If it seemed like Smith hit an inordinate amount of rockets that turned into outs, it’s because he did. During the postseason, Smith hit 26 balls with an exit velocity of 95 mph or higher, the Baseball Savant definition of a hard-hit ball. That matched Justin Turner, who hit .250/.333/.471, and on the team trailed only the 31 hard-hit balls by Corey Seager (.328/.425/.746) and Mookie Betts (.296/.378/.493).

Of those 26 hard-hit balls by Smith, a whopping 15 resulted in outs, including 10 with an expected batting average of .350 or higher.

Smith’s expected postseason numbers given his batted-ball data, per Baseball Savant, including a .239 batting average and .468 slugging percentage. Not world-beating by any means, but much better than his actual results.

Will Smith hard-hit postseason outs

Game Result Exit velo (mph) Expected BA
Game Result Exit velo (mph) Expected BA
Wild card Game 1 Flyout RF 99.0 0.614
NLDS Game 1 Lineout SS 107.2 0.743
NLDS Game 2 Flyout CF 102.6 0.893
NLDS Game 2 Groundout 3B 100.8 0.536
NLCS Game 3 Groundout SS 99.9 0.379
NLCS Game 6 Groundout SS 97.2 0.679
World Series Game 1 Lineout CF 97.9 0.379
World Series Game 2 Lineout 3B 102.6 0.729
World Series Game 3 Flyout CF 98.9 0.400
World Series Game 3 Flyout CF 102.3 0.357
95+ mph, .350 xBA or higher in the postseason Source: Baseball Savant

Through it all, Smith was unflappable, staying consistent with the process that produced a breakout season at the plate, even if the results didn’t always show.

“As long as I’m finding good quality at-bats, good quality contact, I’m happy,” Smith said during the NLDS. “I never really got down on myself for not having hits. Each new at-bat, I could help the team win.”

If he keeps that up, the sky is the limit.

2020 particulars

Age: 25

Stats: .289/.401/.579, 8 HR, 163 wRC+, 1.3 WAR

Salary: $573,500

Game of the year

As much as I wanted to pick Smith’s epic go-ahead home run against pitcher Will Smith in Game 5 of the NLCS, I’m going with a performance from eight days earlier.

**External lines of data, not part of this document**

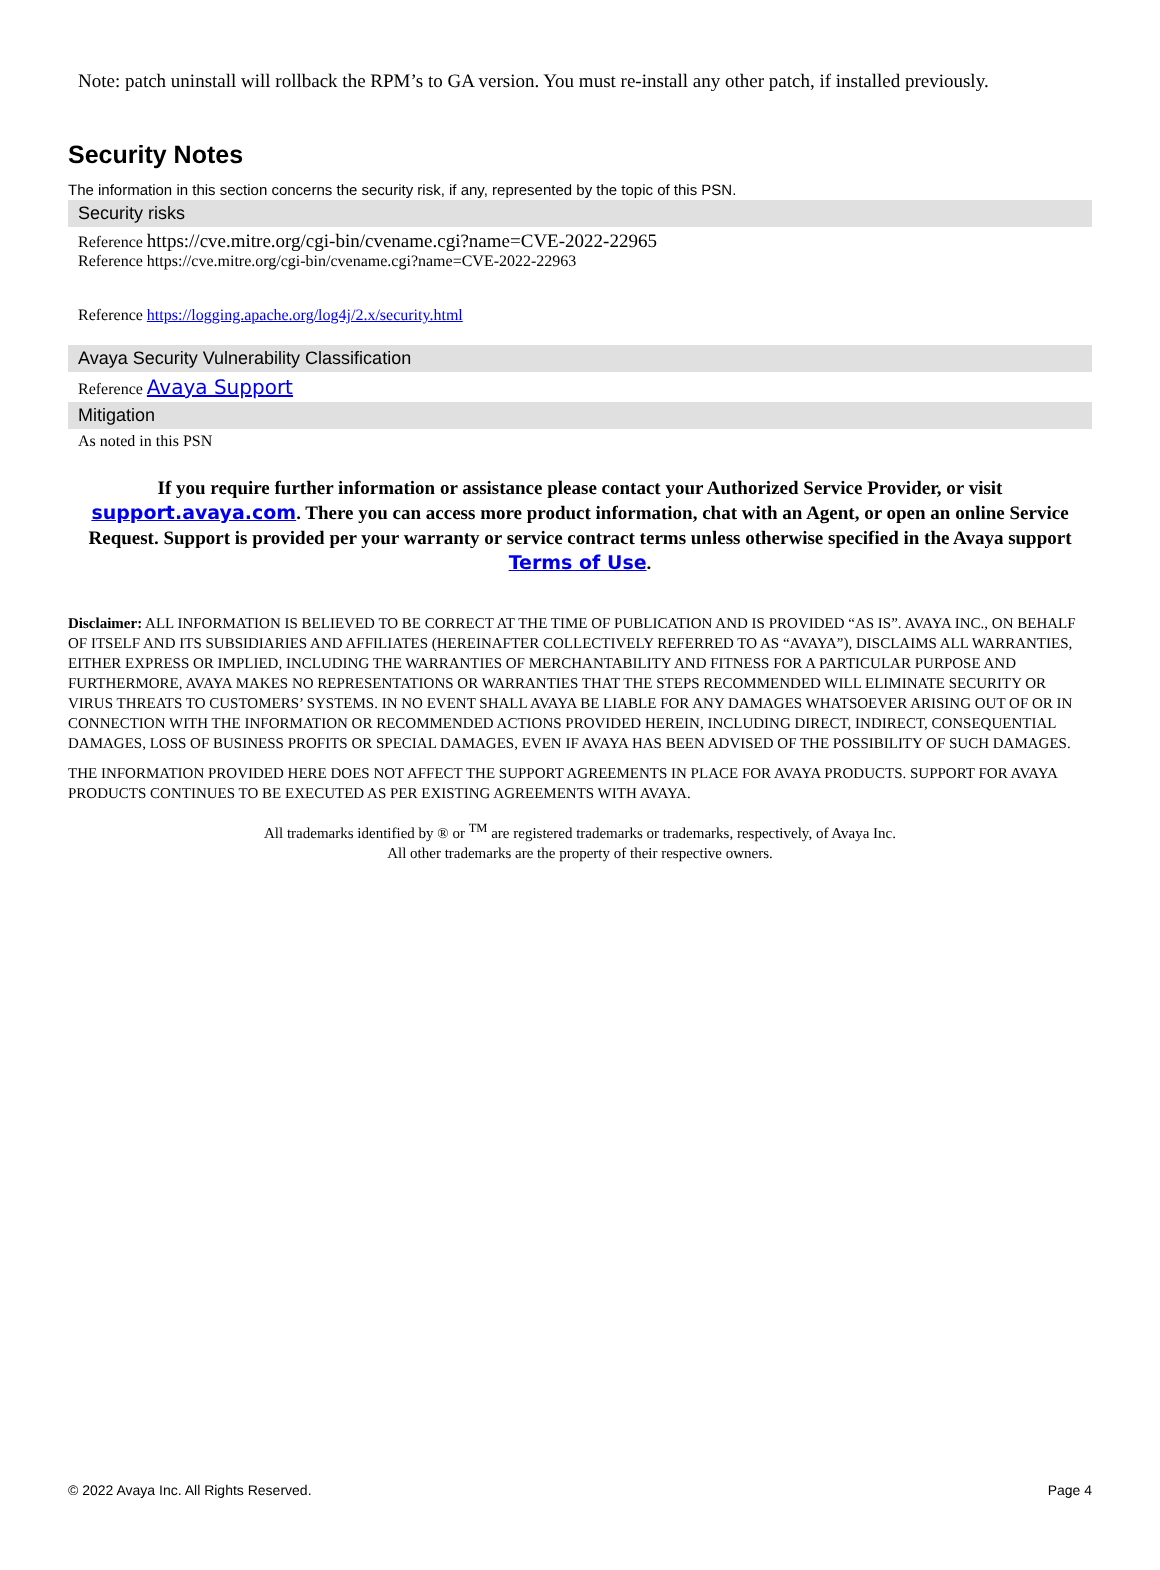Note: patch uninstall will rollback the RPM’s to GA version. You must re-install any other patch, if installed previously.
Security Notes
The information in this section concerns the security risk, if any, represented by the topic of this PSN.
| Security risks |
| Reference https://cve.mitre.org/cgi-bin/cvename.cgi?name=CVE-2022-22965 Reference https://cve.mitre.org/cgi-bin/cvename.cgi?name=CVE-2022-22963 Reference https://logging.apache.org/log4j/2.x/security.html |
| Avaya Security Vulnerability Classification |
| Reference Avaya Support |
| Mitigation |
| As noted in this PSN |
If you require further information or assistance please contact your Authorized Service Provider, or visit support.avaya.com. There you can access more product information, chat with an Agent, or open an online Service Request. Support is provided per your warranty or service contract terms unless otherwise specified in the Avaya support Terms of Use.
Disclaimer: ALL INFORMATION IS BELIEVED TO BE CORRECT AT THE TIME OF PUBLICATION AND IS PROVIDED “AS IS”. AVAYA INC., ON BEHALF OF ITSELF AND ITS SUBSIDIARIES AND AFFILIATES (HEREINAFTER COLLECTIVELY REFERRED TO AS “AVAYA”), DISCLAIMS ALL WARRANTIES, EITHER EXPRESS OR IMPLIED, INCLUDING THE WARRANTIES OF MERCHANTABILITY AND FITNESS FOR A PARTICULAR PURPOSE AND FURTHERMORE, AVAYA MAKES NO REPRESENTATIONS OR WARRANTIES THAT THE STEPS RECOMMENDED WILL ELIMINATE SECURITY OR VIRUS THREATS TO CUSTOMERS’ SYSTEMS. IN NO EVENT SHALL AVAYA BE LIABLE FOR ANY DAMAGES WHATSOEVER ARISING OUT OF OR IN CONNECTION WITH THE INFORMATION OR RECOMMENDED ACTIONS PROVIDED HEREIN, INCLUDING DIRECT, INDIRECT, CONSEQUENTIAL DAMAGES, LOSS OF BUSINESS PROFITS OR SPECIAL DAMAGES, EVEN IF AVAYA HAS BEEN ADVISED OF THE POSSIBILITY OF SUCH DAMAGES.
THE INFORMATION PROVIDED HERE DOES NOT AFFECT THE SUPPORT AGREEMENTS IN PLACE FOR AVAYA PRODUCTS. SUPPORT FOR AVAYA PRODUCTS CONTINUES TO BE EXECUTED AS PER EXISTING AGREEMENTS WITH AVAYA.
All trademarks identified by ® or <sup>TM</sup> are registered trademarks or trademarks, respectively, of Avaya Inc.
All other trademarks are the property of their respective owners.
© 2022 Avaya Inc. All Rights Reserved. Page 4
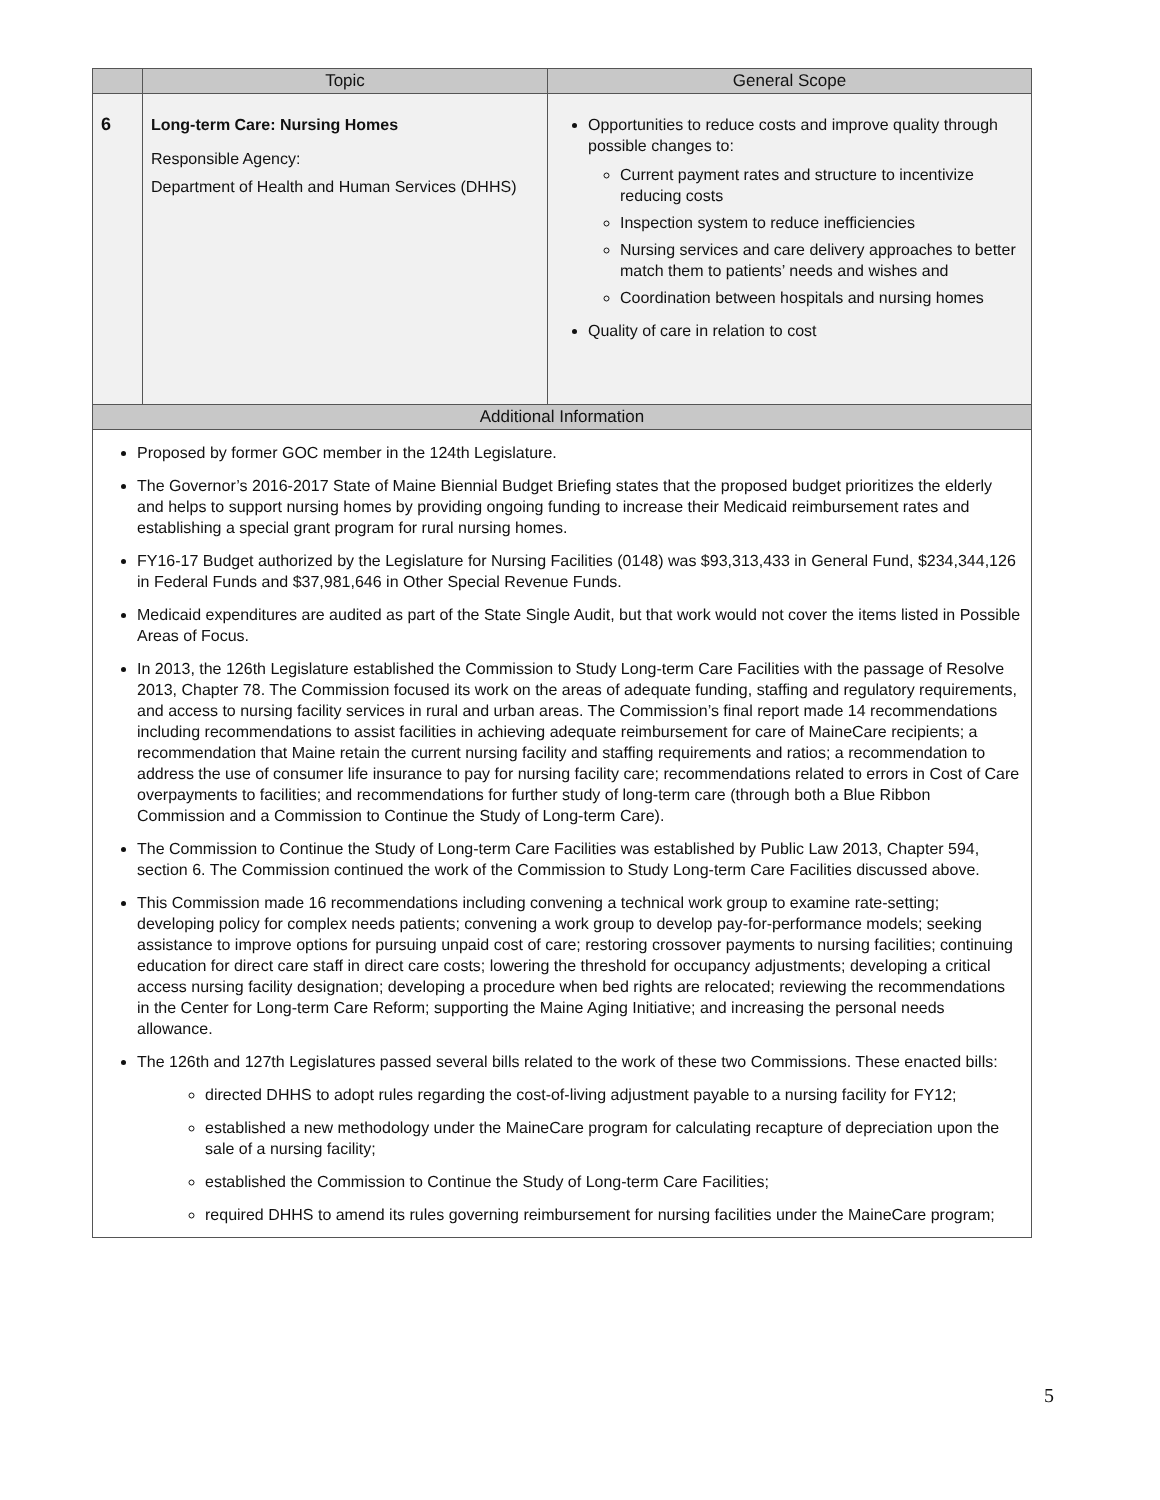| | Topic | General Scope |
| --- | --- | --- |
| 6 | Long-term Care: Nursing Homes Responsible Agency: Department of Health and Human Services (DHHS) | Opportunities to reduce costs and improve quality through possible changes to: Current payment rates and structure to incentivize reducing costs Inspection system to reduce inefficiencies Nursing services and care delivery approaches to better match them to patients’ needs and wishes and Coordination between hospitals and nursing homes Quality of care in relation to cost |
| Additional Information | | |
Proposed by former GOC member in the 124th Legislature.
The Governor’s 2016-2017 State of Maine Biennial Budget Briefing states that the proposed budget prioritizes the elderly and helps to support nursing homes by providing ongoing funding to increase their Medicaid reimbursement rates and establishing a special grant program for rural nursing homes.
FY16-17 Budget authorized by the Legislature for Nursing Facilities (0148) was $93,313,433 in General Fund, $234,344,126 in Federal Funds and $37,981,646 in Other Special Revenue Funds.
Medicaid expenditures are audited as part of the State Single Audit, but that work would not cover the items listed in Possible Areas of Focus.
In 2013, the 126th Legislature established the Commission to Study Long-term Care Facilities with the passage of Resolve 2013, Chapter 78. The Commission focused its work on the areas of adequate funding, staffing and regulatory requirements, and access to nursing facility services in rural and urban areas. The Commission’s final report made 14 recommendations including recommendations to assist facilities in achieving adequate reimbursement for care of MaineCare recipients; a recommendation that Maine retain the current nursing facility and staffing requirements and ratios; a recommendation to address the use of consumer life insurance to pay for nursing facility care; recommendations related to errors in Cost of Care overpayments to facilities; and recommendations for further study of long-term care (through both a Blue Ribbon Commission and a Commission to Continue the Study of Long-term Care).
The Commission to Continue the Study of Long-term Care Facilities was established by Public Law 2013, Chapter 594, section 6. The Commission continued the work of the Commission to Study Long-term Care Facilities discussed above.
This Commission made 16 recommendations including convening a technical work group to examine rate-setting; developing policy for complex needs patients; convening a work group to develop pay-for-performance models; seeking assistance to improve options for pursuing unpaid cost of care; restoring crossover payments to nursing facilities; continuing education for direct care staff in direct care costs; lowering the threshold for occupancy adjustments; developing a critical access nursing facility designation; developing a procedure when bed rights are relocated; reviewing the recommendations in the Center for Long-term Care Reform; supporting the Maine Aging Initiative; and increasing the personal needs allowance.
The 126th and 127th Legislatures passed several bills related to the work of these two Commissions. These enacted bills:
directed DHHS to adopt rules regarding the cost-of-living adjustment payable to a nursing facility for FY12;
established a new methodology under the MaineCare program for calculating recapture of depreciation upon the sale of a nursing facility;
established the Commission to Continue the Study of Long-term Care Facilities;
required DHHS to amend its rules governing reimbursement for nursing facilities under the MaineCare program;
5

In Game 3 of the NLDS, Smith helped close out the Padres with a record performance. He entered that game 0-for-11 in the playoffs, with four of the aforementioned hard-hit outs yielding no results. But Smith got all the results in this one, hitting two doubles and three singles, driving in three runs and setting a Dodgers postseason mark with five hits in a game.

Roster status

Smith has one year, 90 days of major league service time, meaning he will be eligible for salary arbitration after the 2022 season, and has five more years before qualifying for free agency (at least under the rules of the current collective bargaining agreement).